First off, let's address the Heath Ledger factor.  His portrayal of the Joker was mesmerizing.  People are calling this his greatest performance (personally, I'd give that honor to his work in Brokeback Mountain).  And it is great!  He bravely took on that oh-so-iconic role in a completely new way.  He is a creepy, sociopath anarchistic with no grasp on morality or ethics.

And what about our hero?  He's an antihero, as the film makes painfully clear.  Batman has never been a shiny penny hero like Superman.  He's a vigilante, and it's not peace he seeks; it's justice.  Vengeance.  Yes, he battles criminals, but his motivation for doing so is pretty dark.  Batman is the other half of the Joker.  In the scene where the Joker taunts, "You complete me" we realize that it's true.  They are both isolated individuals acting out their peculiar visions of how the world should be.  For the Joker, it's chaos.  For Batman, it's justice.  They make up two sides of a coin (to use a laughably relevant metaphor), and it seems the balance in the favor of good or evil is always precarious.

Enter Harvey Dent.  To me, Harvey Dent is the most fascinating character of the film because he encompasses the qualities of both good and evil.  While Batman has made up his mind to choose to do good, Harvey leaves it up to chance.  In the mind of Two-Face, the "choice" between good and evil isn't so much a choice at all: it's arbitrary and ultimately devoid of meaning.
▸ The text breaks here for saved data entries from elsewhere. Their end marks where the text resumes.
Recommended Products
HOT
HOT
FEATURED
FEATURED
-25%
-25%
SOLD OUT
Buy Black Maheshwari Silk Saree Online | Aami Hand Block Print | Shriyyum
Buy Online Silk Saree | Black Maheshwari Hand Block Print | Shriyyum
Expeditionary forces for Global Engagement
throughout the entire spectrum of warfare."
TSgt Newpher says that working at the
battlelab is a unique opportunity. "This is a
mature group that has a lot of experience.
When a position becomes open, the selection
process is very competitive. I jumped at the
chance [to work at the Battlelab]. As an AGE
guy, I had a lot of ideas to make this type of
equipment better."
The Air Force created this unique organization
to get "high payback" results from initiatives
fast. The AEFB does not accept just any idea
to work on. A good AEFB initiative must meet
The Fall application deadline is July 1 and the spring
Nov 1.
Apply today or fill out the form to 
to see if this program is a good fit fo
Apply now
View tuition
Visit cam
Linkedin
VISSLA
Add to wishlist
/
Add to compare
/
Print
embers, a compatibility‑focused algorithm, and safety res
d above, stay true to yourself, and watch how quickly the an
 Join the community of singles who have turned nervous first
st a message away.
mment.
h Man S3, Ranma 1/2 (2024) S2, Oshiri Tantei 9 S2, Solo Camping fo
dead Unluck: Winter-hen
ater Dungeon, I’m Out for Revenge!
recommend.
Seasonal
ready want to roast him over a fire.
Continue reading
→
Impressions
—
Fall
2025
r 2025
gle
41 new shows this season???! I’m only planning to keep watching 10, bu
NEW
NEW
And okay, there were the explosions!  The flipping semi trucks!  The fight scenes!  The morbid curiosity of watching a potentially great thespian doing his last performance.  But that was all background for me.  The real draw for me was I left the theater thinking about what makes a hero.  What makes something good or evil.  Is it the motivation?  In Batman's case, when he kills another human being is it good because the person was a villain?  For Two-Face, if he lets someone live, is the morality of that act voided because it was decided on a coin toss?  I don't know.  But I do know that this is probably the only comic-book film that's left me ruminating on good and evil for days afterward.